To put it simply: believing in God or the gods or the supernatural seems to begin with how you conceive of yourself, how you fit into the world.

My book isn’t about turning to God in your hour of need. It’s more about the essence of religious faith and what it’s based on. You know, anthropologists and psychologists have studied what they call the “sense of self” that people have in different parts of the world, and it’s surprising how different our own “sense of self” is from that of most of the people on this earth. They are quite the opposite of the Western individualist. They typically see themselves as part of some larger entity – a family or clan – and that entity is, in a way that’s hard for us to understand, who they really are. But that’s only one part of their “sense of self.” The space around them is filled up in a way that ours is not. God, the gods, evil spirits, or beneficent ancestors are everywhere, and so they are constantly being taken into account. They fill up the space. I’m not talking just about so-called primitive cultures or peoples.

One of the things I discuss in the book is religion in traditional, Arab society. Anyone who spends any time in an Arab country comes back with the same impression: these people are always talking about God. That doesn’t mean they’re more moral or better than other people – my impression is that people all over the world are pretty much the same. But it is true that Arabic speech has built into all sorts of obligatory references to God. You can’t mention your own plans – “I’m flying to Paris next week” – or reasonable expectations, “After the baby’s born,” without appending the phrase Insh’allah, “If God wishes.” I admit it becomes automatic after a while. But the underlying idea is that it would be presumptuous and arrogant to talk about the future as if God did not have the final say.

People might chalk this up to the influence of Islam, but I think that’s really getting it backwards. Anyone who has studied the writings of ancient Mesopotamians can’t miss the continuity between their mentality and that of later, Islamic culture. They all have this common starting point: God or the gods are very big, and you are very small. .

Q: One of your chapters is called “Man Stands Powerless Before Elevator.” What does that have to do with your subject?

++++++++++

# REQUEST 1
Answer these questions about the passage on religious faith:
(a) What larger entity do most people outside the West typically see themselves as part of?
(b) What phrase must be appended in Arabic speech when mentioning plans or expectations, and what does it mean?
(c) The mentality of which ancient people shows continuity with later Islamic culture?
# REQUEST 2
Restate the part of the passage on religious faith that opens with the words "People might chalk" and closes with "very small. .", but swap "Mesopotamians" for "Sumerians".
# REQUEST 3
Please write the next part of the passage on religious faith, picking up right after its final line.

Extracted records:
++++++++++

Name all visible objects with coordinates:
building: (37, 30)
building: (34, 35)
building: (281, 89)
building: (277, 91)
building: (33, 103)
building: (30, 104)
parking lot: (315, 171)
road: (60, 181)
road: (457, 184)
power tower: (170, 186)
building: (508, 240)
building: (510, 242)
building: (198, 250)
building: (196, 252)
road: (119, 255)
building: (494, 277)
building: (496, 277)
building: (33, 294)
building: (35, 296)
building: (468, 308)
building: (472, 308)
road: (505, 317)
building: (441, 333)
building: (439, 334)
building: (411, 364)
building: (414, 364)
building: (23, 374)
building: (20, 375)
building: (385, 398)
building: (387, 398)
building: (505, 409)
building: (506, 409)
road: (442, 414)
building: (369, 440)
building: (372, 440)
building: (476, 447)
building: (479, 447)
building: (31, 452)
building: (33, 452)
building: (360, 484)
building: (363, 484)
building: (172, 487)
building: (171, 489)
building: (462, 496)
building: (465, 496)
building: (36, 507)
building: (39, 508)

++++++++++

# TASK RESPONSE 1
(a) A family or clan.
(b) Insh'allah, meaning "If God wishes."
(c) The ancient Mesopotamians.

# TASK RESPONSE 2
People might chalk this up to the influence of Islam, but I think that’s really getting it backwards. Anyone who has studied the writings of ancient Sumerians can’t miss the continuity between their mentality and that of later, Islamic culture. They all have this common starting point: God or the gods are very big, and you are very small. .

# TASK RESPONSE 3
A: It’s an example of what I called “the need to do something,” which is also connected to religion. It all goes back to something I noticed at my first job after graduate school. I had an office in a building that was very tall – maybe 20 stories. So of course it had an elevator – state-of-the-art for the 1970s. There was a button you pressed, and the button would immediately turn orange after you pressed it. But the elevator rarely came right away, so a small crowd of people would usually form on the ground floor, waiting for the elevator to come. That’s when I noticed something funny. A new person arriving and seeing the button already illuminated would nevertheless sometimes go up to it and press it again. Nothing would happen, of course: it was already orange. Now these people were for the most part graduate students or professors, and so probably not idiots. But they kept on pressing that button, sometimes more than once. I know, because sometimes that person was me.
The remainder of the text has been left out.